M41 ATCC12373 falls into class I GAS (Rakonjac et al.,
1995). M41-type GAS-bound HDL might not be disrupted because SOF is not expressed by this strain. Hence HDL binding might be disadvantageous to M41 GAS. In such case, the counter-protective INK 128 concentration mechanism used by GAS remains unknown. C176, via its V region, could also interact with LDL, whereas C176T (partial V region-truncated variant) still bound to LDL (data not shown), but did not bind HDL. These results suggest that the sites on Scl1 for binding to HDL and LDL may be different. Additionally, C176 could be used for the production of lipid-free serum because it can specifically absorb both LDL and HDL from plasma or serum. ApoAI and ApoAII are major apolipoproteins in HDL. In order to explore the sites of HDL interacting with rScl1, affinity chromatography assays were used to examine the interaction between C176 and purified recombinant ApoAI and ApoAII. However, C176 could bind to neither ApoAI nor ApoAII (data not shown). Purified ApoAI and ApoAII may have different Selleck Cyclopamine conformations from those of native ApoAI and ApoAII in complex with HDL and so the possibility that C176 can bind to HDL via ApoAI and ApoAII cannot be excluded completely. In summary, the V region of Scl1 derived from M41-type GAS could bind to purified and plasma HDL, and this binding may be mediated by a hydrophobic interaction. The HDL–Scl1 interaction may play Teicoplanin an important role during GAS
infection. We thank Y. Pang, S. Du, L.M. Li, and F. Huo for technical assistance. This work was supported by the start-up Grant K32615 from the Inner Mongolia Agricultural University (to R.H.) and in part by National Institutes of Health Grant AI50666 (to S.L.).

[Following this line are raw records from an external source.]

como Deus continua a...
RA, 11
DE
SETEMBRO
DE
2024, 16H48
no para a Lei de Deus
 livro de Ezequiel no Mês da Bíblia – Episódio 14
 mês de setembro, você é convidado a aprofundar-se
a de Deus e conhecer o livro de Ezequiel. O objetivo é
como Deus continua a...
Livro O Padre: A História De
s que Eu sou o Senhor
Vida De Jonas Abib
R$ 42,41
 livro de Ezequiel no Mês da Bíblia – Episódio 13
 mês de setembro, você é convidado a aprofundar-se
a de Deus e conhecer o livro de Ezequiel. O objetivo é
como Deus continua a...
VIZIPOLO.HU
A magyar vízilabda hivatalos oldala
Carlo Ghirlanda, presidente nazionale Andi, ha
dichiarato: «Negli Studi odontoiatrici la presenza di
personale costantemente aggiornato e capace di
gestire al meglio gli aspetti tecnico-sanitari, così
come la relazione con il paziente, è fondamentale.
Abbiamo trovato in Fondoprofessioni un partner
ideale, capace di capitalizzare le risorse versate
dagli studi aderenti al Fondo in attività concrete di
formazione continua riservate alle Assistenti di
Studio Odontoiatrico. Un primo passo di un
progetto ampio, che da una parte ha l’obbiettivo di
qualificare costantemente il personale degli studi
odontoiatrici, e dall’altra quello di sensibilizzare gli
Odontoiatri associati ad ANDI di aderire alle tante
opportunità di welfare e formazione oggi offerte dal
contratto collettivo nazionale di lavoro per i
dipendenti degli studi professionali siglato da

Y.G. and C.L. contributed equally to this work. “
“A monomeric hemolysin with a molecular mass of 29 kDa was isolated from fresh fruiting bodies of the split gill mushroom Schizophyllum commune. The hemolysin was purified by successive adsorption on DEAE-cellulose, carboxymethyl-cellulose and Q-Sepharose and finally gel filtration on Superdex 75. This demonstrated the N-terminal sequence ATNYNKCPGA, different from those of previously reported fungal and bacterial hemolysins. The hemolysin was stable up to 40 °C. Only partial activity remained at 50 and 60 °C. Activity was indiscernible at 70 °C. A pH of 6.0 was optimal for activity. The hemolytic activity was most potently inhibited by dithiothreitol, sucrose and raffinose, followed by cellobiose, maltose, rhamnose, inulin, lactose, fructose and inositol. The metal ions Cu2+, Mg2+, Zn2+, Al3+ and Fe3+ significantly, and Pb2+ to a lesser extent, curtailed the activity of the hemolysin. The hemolysin inhibited HIV-1 reverse transcriptase with an IC50 of 1.8 μM. Mushrooms produce a large number of biologically active proteins. Hemolysins (Berne et al., 2002), antifungal proteins (Lam & Ng, 2001), laccases (Giardina et al.